Exercise requirements - Transcribe word for word the lines below from the line with "pinky pip: (215, 308)" through the line with "ring tip: (649, 697)", ends included.

(Images with bounding boxes)
──────────
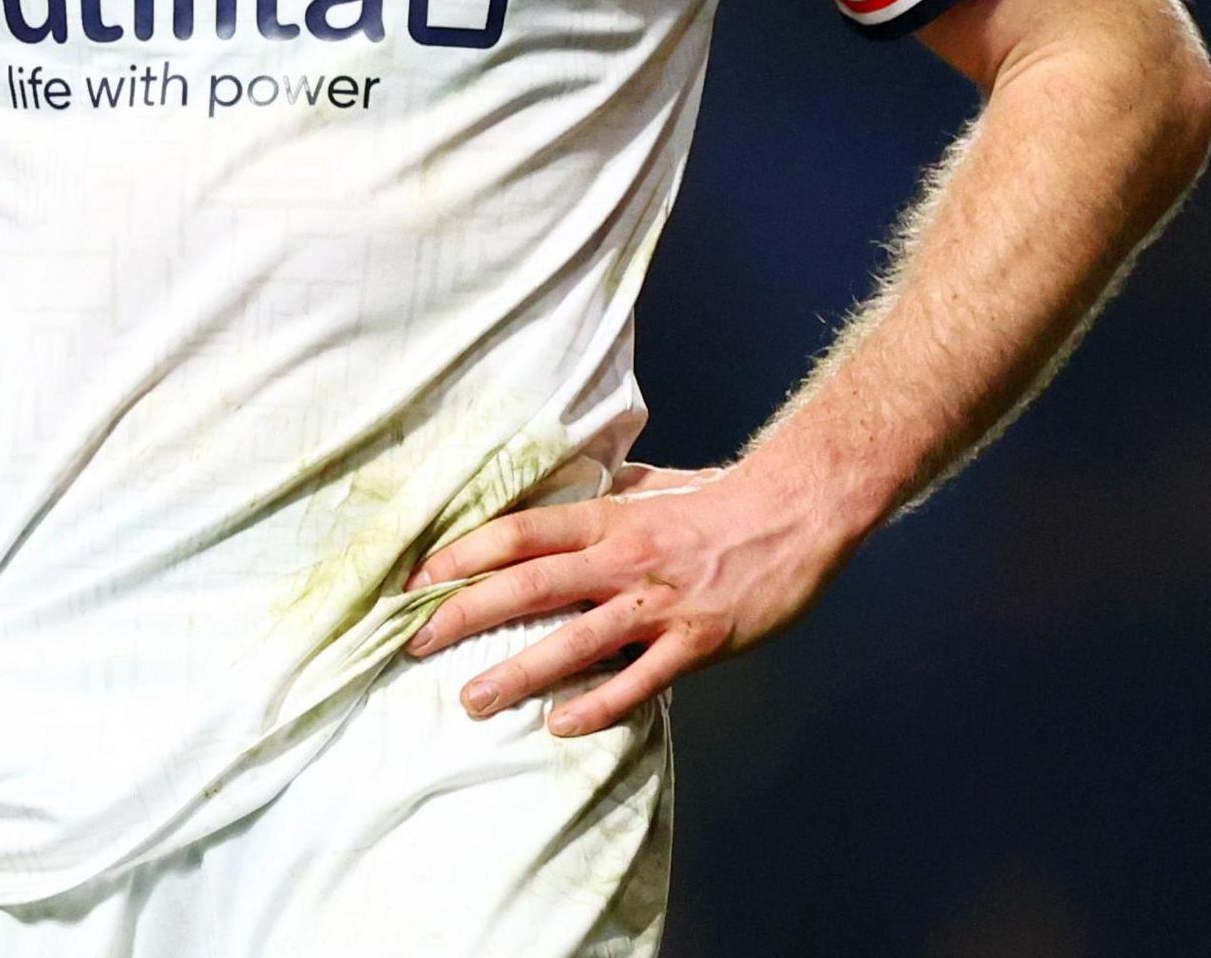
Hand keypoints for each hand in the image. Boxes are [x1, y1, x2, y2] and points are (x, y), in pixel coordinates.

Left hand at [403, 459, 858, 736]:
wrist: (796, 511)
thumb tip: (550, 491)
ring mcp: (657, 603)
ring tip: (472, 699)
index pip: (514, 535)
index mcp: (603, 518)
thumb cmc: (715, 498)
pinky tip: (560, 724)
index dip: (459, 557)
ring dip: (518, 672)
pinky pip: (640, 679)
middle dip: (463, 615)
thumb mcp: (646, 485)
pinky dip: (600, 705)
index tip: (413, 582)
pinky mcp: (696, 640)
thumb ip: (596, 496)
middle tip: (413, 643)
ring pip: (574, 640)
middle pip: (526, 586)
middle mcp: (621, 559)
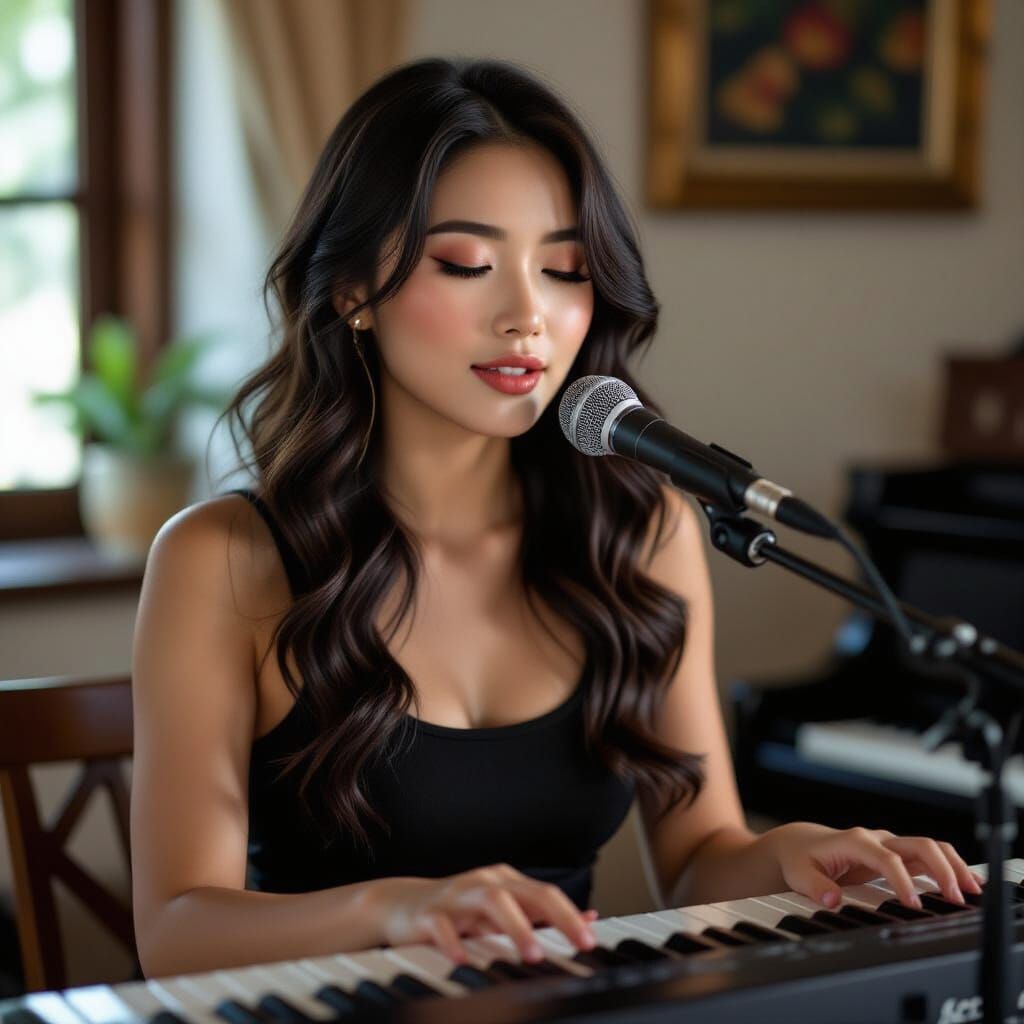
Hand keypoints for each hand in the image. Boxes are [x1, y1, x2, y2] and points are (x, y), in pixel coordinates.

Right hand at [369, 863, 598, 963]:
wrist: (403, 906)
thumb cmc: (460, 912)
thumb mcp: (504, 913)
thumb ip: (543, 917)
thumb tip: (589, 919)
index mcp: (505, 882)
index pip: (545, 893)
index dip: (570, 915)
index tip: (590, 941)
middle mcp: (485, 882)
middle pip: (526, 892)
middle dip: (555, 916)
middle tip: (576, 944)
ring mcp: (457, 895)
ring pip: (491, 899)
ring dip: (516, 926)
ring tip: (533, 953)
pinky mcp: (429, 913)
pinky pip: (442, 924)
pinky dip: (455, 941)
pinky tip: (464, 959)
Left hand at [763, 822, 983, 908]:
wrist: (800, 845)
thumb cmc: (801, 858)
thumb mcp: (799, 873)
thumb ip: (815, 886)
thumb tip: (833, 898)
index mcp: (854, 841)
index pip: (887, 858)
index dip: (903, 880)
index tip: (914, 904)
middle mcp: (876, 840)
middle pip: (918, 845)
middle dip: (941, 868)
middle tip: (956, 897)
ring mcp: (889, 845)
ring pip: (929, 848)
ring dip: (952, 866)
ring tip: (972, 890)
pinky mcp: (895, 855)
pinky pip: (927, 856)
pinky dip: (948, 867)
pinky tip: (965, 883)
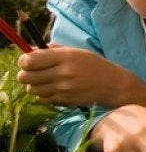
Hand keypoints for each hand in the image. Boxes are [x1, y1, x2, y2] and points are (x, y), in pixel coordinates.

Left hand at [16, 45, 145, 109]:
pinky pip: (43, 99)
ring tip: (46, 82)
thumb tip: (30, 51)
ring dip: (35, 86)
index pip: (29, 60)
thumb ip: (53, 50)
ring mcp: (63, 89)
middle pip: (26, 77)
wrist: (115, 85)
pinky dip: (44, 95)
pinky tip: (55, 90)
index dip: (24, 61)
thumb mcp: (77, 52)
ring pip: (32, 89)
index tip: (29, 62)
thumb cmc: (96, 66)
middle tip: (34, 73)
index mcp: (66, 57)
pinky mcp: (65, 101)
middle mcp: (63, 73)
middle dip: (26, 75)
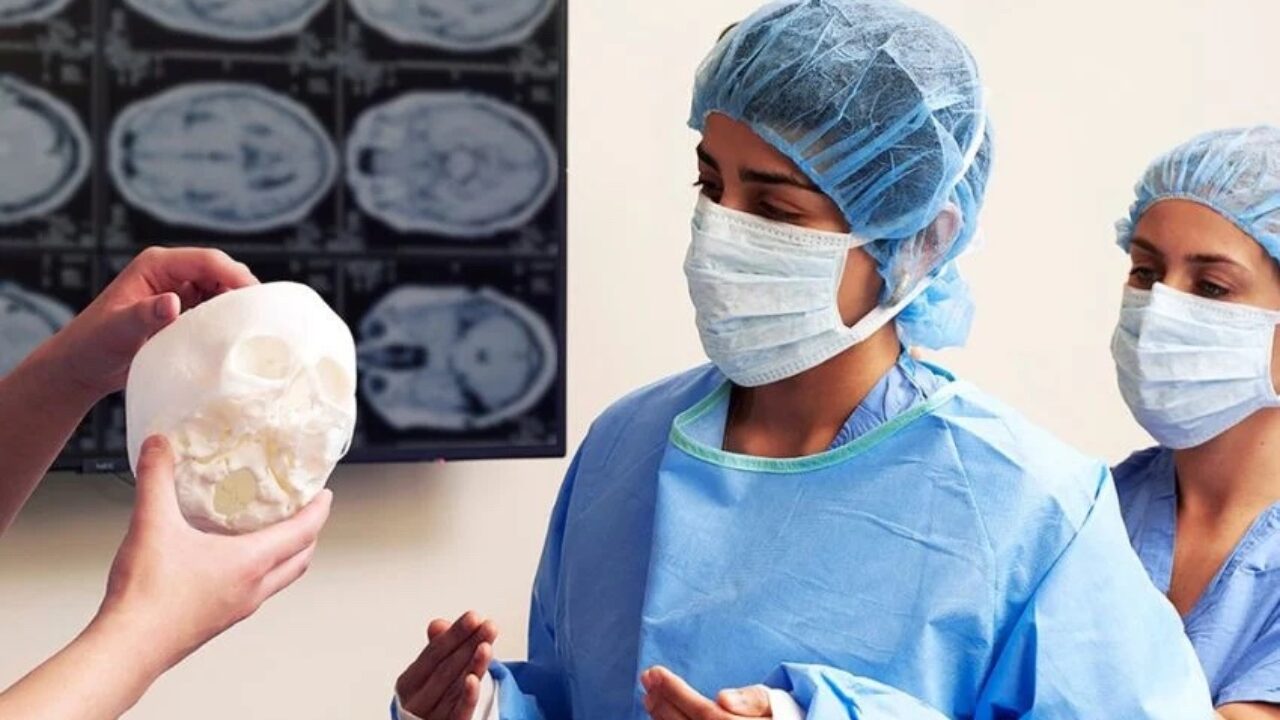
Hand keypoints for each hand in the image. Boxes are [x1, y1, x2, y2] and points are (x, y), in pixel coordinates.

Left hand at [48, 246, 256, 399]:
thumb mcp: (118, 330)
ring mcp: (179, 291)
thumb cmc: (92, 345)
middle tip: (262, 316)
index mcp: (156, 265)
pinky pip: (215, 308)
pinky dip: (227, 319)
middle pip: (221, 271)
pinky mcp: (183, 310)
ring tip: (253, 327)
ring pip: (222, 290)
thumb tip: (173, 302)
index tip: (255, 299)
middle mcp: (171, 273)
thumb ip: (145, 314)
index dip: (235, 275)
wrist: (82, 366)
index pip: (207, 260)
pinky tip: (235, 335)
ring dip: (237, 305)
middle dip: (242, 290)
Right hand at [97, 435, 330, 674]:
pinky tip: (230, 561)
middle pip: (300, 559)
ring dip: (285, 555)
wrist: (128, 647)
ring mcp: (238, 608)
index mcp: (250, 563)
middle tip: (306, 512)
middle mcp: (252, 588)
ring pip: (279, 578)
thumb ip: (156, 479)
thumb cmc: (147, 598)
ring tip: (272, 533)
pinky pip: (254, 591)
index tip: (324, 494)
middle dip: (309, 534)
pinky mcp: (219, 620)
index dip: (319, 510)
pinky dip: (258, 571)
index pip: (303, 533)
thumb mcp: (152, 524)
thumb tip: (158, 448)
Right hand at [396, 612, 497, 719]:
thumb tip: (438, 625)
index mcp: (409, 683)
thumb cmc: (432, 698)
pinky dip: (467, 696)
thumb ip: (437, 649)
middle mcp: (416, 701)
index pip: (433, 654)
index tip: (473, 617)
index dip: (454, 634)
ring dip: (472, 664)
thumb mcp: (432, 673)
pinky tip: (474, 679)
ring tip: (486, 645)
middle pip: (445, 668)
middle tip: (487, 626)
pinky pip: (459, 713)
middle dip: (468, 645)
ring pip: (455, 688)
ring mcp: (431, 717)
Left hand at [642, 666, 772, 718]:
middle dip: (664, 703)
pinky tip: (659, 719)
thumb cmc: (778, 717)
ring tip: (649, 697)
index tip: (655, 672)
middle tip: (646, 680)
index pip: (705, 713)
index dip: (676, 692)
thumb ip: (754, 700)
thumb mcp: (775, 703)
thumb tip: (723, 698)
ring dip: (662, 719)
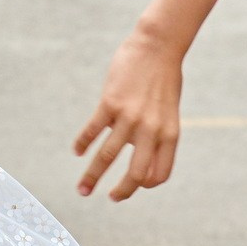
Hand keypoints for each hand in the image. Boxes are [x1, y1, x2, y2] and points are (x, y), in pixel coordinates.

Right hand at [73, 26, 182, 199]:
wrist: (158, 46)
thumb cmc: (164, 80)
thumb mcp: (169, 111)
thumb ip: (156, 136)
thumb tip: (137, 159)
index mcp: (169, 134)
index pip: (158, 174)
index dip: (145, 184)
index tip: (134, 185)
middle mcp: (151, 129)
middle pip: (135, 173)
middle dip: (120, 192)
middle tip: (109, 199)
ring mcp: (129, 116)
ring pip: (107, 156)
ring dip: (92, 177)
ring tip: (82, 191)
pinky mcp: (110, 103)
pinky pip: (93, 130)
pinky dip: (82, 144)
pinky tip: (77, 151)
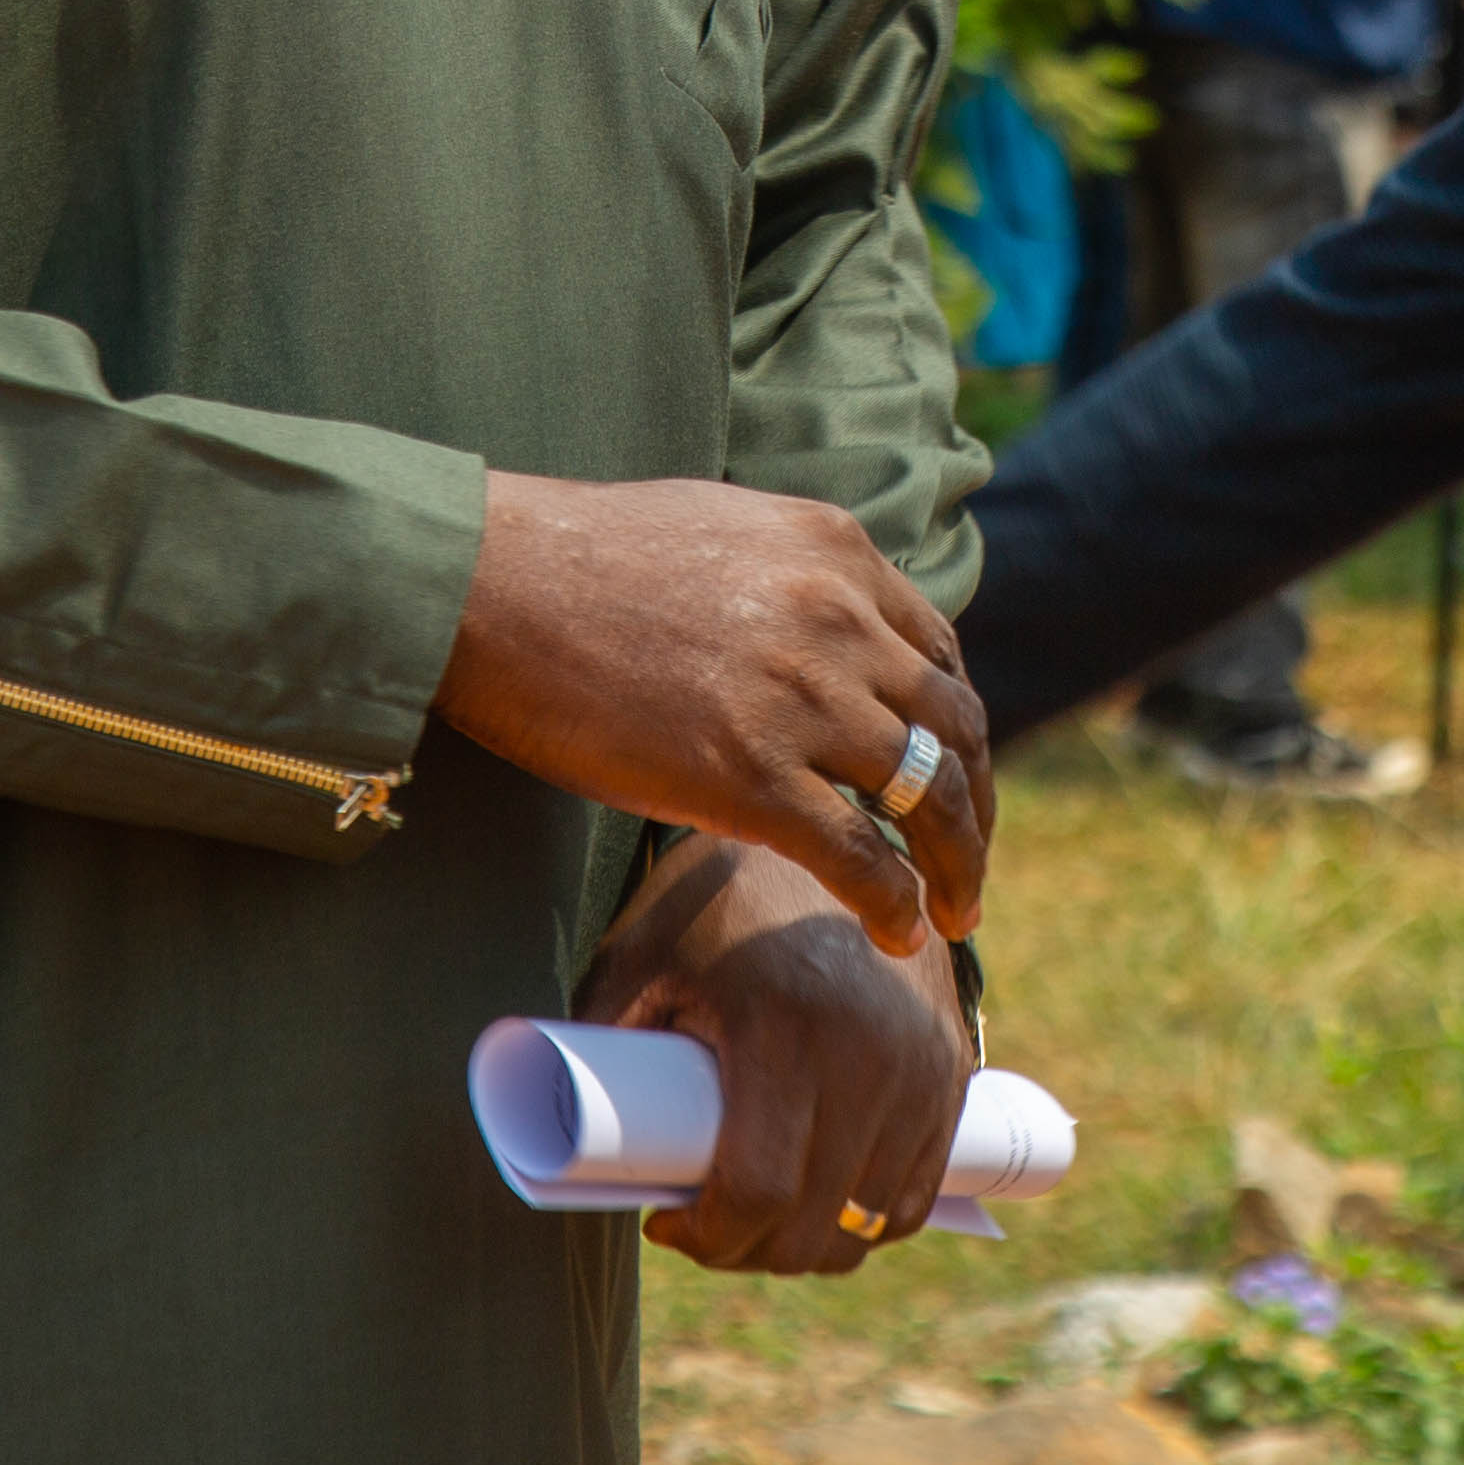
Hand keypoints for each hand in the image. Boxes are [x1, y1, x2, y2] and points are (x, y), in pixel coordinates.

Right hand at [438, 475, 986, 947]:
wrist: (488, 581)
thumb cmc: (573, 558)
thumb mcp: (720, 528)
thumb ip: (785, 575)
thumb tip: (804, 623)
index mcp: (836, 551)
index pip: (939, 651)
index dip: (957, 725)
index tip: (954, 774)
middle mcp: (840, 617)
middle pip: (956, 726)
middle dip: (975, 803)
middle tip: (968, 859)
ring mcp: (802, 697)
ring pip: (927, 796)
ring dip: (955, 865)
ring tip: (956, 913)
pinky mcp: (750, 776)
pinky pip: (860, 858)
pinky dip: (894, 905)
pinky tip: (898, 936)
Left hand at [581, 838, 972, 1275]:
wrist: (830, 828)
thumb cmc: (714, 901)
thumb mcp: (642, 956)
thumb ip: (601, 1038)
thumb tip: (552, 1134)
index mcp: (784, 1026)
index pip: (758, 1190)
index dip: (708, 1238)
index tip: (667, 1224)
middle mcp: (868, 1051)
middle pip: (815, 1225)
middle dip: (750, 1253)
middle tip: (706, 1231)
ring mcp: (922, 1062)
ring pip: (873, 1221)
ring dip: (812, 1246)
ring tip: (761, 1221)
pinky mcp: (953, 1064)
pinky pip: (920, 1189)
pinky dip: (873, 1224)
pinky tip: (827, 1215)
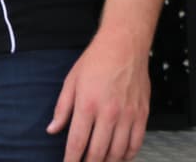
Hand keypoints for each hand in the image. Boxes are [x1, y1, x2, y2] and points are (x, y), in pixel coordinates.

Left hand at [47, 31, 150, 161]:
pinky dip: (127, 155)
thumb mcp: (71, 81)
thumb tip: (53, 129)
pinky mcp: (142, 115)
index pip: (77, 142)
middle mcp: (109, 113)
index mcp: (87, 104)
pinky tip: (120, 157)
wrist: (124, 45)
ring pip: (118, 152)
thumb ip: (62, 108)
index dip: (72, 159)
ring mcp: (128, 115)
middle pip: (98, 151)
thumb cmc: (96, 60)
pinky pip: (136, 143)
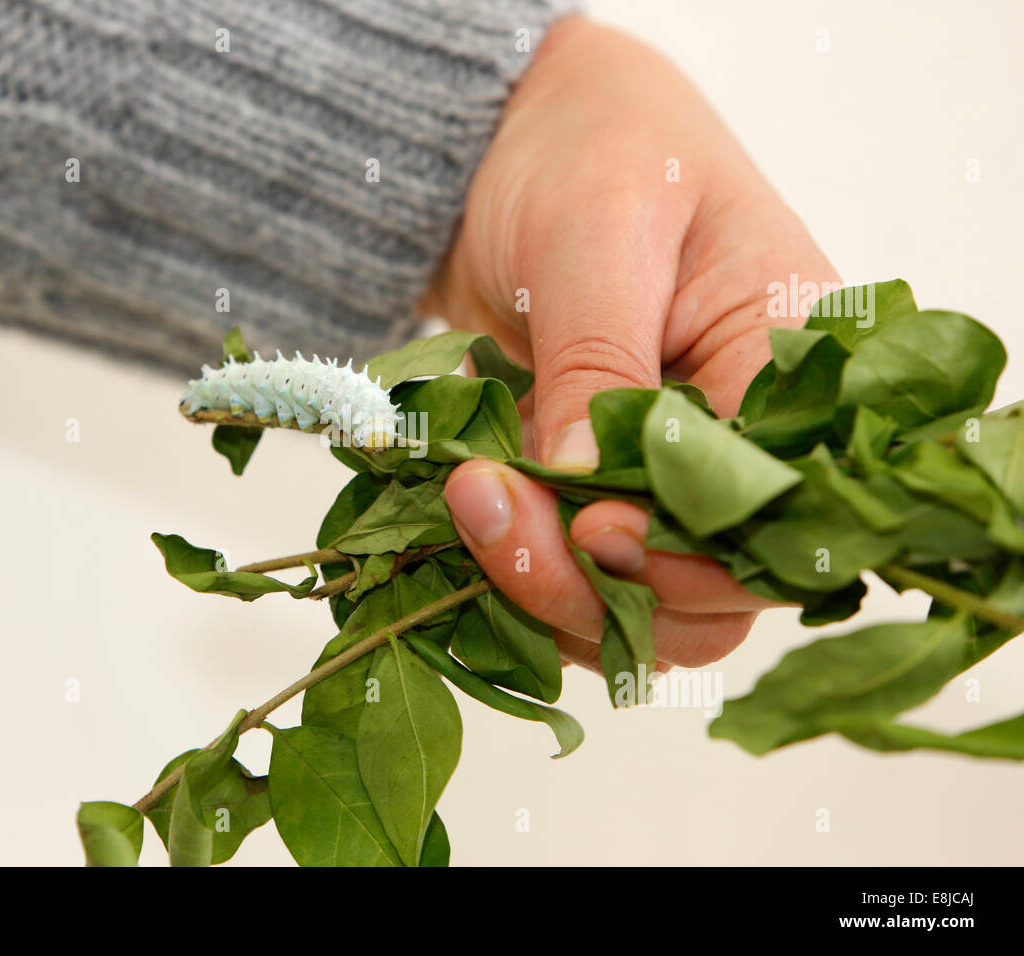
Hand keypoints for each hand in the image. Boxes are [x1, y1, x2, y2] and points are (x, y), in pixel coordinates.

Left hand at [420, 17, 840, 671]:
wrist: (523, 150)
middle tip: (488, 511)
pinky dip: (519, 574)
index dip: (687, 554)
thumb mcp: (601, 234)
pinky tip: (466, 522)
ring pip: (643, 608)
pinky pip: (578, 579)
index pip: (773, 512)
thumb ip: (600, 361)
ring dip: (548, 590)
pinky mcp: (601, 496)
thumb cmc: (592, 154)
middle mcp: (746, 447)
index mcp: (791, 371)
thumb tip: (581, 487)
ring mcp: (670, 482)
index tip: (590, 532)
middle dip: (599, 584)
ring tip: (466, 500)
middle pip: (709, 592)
──────────
Exercise result -
pinky pip: (215, 308)
pinky dip: (227, 319)
middle pip: (221, 271)
pinky mcp: (183, 310)
ring tip: (253, 327)
ring pip: (222, 290)
thumb tip: (173, 302)
index tip: (255, 299)
middle mcp: (171, 273)
thumb ip: (145, 314)
index dip: (235, 275)
wrist: (82, 366)
index pip: (207, 260)
pinky tip: (235, 335)
ring dip: (237, 305)
middle dip: (242, 290)
Right hand at [97, 435, 330, 674]:
pinky tip: (230, 561)
middle pip: (300, 559)
ring dip: (285, 555)
wrist: (128, 647)
ring mcp: (238, 608)
index mcp: (250, 563)
middle tip: (306, 512)
middle mcp: (252, 588)
ring pip: (279, 578)
thumb ip: (156, 479)
thumb cmc: (147, 598)
ring tip: (272, 533)
pinky pip: (254, 591)
index tip: (324, 494)
middle dip: (309, 534)
pinky mcp: (219, 620)
index dip: (319, 510)
pinky dip: (258, 571)
index pip: (303, 533)
thumb mcp: (152, 524)
thumb tip: (158, 448)
Right hand at [396, 612, 497, 719]:
thumb tip: (438, 625)
index mcp: (409, 683)
thumb cmc: (432, 698)
pinky dip: (467, 696)
thumb ip: (437, 649)
middle mcp: (416, 701)
index pip: (433, 654)
index tip: (473, 617)
index dip: (454, 634)
ring dip: (472, 664)
thumb mcp: (432, 673)
pinky tip: (474, 679)
ring tip: (486, 645)
middle pip: (445, 668)
middle tip: (487, 626)
pinky pip: (459, 713)
middle dip: (468, 645)
ring pip: (455, 688)
ring mcp: (431, 717)
Left hand at [642, 666, 772, 718]:
middle dip: (664, 703)
pinky tip: (659, 719)
thumb cmc: (778, 717)
ring tip: (649, 697)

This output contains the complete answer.